Leo clenched his jaw. "You promised you wouldn't—"
"I promised opportunity," Mr. Kola interrupted gently. "Not permanence."
The words cut deeper because they were calm.
"This contract," Mr. Kola went on, tapping the folder, "gives you leverage. Stability. Access. It ensures that when people speak your name, they don't stop at mechanic."
Leo stared at the page again.
"And the price?" he asked.
Mr. Kola returned to his seat. Sat. Folded his hands.
"You work for me. When I call, you answer. When I ask, you don't ask why," he said plainly. "Your time, your skill, your discretion — they become assets I can deploy."
Leo's stomach twisted.
"And if I refuse?"
Mr. Kola's eyes hardened — just slightly.
"Then you remain admirable," he said. "And invisible."
That word stayed with Leo.
Invisible.
He thought of the nights sleeping on the workshop floor.
Of customers who smiled while underpaying him.
Of Sophia's eyes drifting away when he spoke about "one day."
He thought of how tired he was of proving his worth to people who never intended to see it.
His hand hovered over the pen.
"You know," Mr. Kola added softly, "people like to believe dignity is something no one can take from them."
Leo didn't look up.
"It isn't," Mr.
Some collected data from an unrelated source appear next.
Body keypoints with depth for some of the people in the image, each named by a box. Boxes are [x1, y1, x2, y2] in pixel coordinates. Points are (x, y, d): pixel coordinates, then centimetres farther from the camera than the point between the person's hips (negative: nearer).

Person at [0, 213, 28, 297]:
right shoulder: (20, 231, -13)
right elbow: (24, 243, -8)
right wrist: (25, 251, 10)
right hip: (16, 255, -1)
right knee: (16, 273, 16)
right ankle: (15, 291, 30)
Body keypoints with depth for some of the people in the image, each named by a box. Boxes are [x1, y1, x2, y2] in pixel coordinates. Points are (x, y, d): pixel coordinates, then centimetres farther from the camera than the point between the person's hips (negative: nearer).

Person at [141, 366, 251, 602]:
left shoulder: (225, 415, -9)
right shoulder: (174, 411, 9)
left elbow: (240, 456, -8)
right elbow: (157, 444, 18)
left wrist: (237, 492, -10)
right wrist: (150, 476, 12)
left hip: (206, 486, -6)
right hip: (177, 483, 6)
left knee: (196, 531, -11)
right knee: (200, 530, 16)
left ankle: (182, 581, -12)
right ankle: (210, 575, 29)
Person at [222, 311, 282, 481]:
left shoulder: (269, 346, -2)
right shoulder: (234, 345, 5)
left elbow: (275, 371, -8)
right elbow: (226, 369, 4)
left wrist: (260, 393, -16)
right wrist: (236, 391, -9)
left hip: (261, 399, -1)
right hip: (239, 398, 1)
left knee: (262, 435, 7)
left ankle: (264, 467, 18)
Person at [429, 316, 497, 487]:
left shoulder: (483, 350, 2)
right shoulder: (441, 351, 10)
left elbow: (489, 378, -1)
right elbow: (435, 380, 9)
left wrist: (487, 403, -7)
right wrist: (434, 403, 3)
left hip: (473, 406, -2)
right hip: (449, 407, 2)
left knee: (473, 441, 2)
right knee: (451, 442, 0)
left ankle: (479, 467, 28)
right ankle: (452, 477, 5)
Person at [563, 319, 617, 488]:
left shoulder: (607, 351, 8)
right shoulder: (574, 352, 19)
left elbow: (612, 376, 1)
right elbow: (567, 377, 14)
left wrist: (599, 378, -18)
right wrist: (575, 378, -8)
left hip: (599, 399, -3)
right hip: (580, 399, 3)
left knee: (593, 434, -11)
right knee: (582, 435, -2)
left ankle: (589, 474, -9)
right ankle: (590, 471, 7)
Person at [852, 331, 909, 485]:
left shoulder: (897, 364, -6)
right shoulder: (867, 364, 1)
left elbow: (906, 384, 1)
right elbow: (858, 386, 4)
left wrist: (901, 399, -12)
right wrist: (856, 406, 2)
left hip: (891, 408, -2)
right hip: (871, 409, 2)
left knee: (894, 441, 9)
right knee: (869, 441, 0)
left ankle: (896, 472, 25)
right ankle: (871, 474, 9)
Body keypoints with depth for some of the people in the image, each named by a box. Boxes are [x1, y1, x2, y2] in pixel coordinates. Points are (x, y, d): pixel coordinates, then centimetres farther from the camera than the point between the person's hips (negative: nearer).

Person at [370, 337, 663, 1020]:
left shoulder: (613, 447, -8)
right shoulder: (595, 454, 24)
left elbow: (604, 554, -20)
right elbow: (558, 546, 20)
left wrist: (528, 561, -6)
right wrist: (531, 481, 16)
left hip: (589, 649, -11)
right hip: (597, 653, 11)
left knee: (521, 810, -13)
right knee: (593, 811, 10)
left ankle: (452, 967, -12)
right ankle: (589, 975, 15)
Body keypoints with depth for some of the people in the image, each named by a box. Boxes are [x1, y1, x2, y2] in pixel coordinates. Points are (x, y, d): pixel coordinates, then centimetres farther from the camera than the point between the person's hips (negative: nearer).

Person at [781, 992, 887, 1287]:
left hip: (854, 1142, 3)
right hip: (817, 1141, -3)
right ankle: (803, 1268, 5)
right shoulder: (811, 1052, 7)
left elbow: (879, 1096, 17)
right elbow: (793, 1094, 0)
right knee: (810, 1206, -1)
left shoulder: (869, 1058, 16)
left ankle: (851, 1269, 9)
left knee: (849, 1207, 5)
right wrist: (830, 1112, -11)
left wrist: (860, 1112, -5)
Kola continued. "Dignity is something you trade — whether you admit it or not."
Leo picked up the pen.
It felt heavier than it should have.
"What happens after I sign?" he asked.
Mr. Kola smiled again. This time, it didn't reach his eyes.
"After?" he said. "After, you stop pretending this world rewards patience. You stop knocking. You enter rooms already seated."
Leo hesitated for one last second.
Then he signed.
The ink flowed smoothly, too smoothly, like it had been waiting for him all along.
Mr. Kola watched the pen lift from the page.
"Good," he said quietly. "Welcome."
Leo slid the document back across the table.
As Mr. Kola stood to shake his hand, Leo felt it — the shift. Not triumph. Not relief.
Weight.
The kind that settles into your bones.
Their hands clasped. Mr. Kola's grip was firm, unyielding.
"You've done well," he said. "Just remember — proving yourself never ends. It only gets more expensive."
Leo nodded.
He didn't trust his voice.
As he left the office, the door closing softly behind him, Leo realized something he hadn't expected.
The room hadn't felt like a victory.
It had felt like a cage with velvet walls.
And he had walked into it willingly.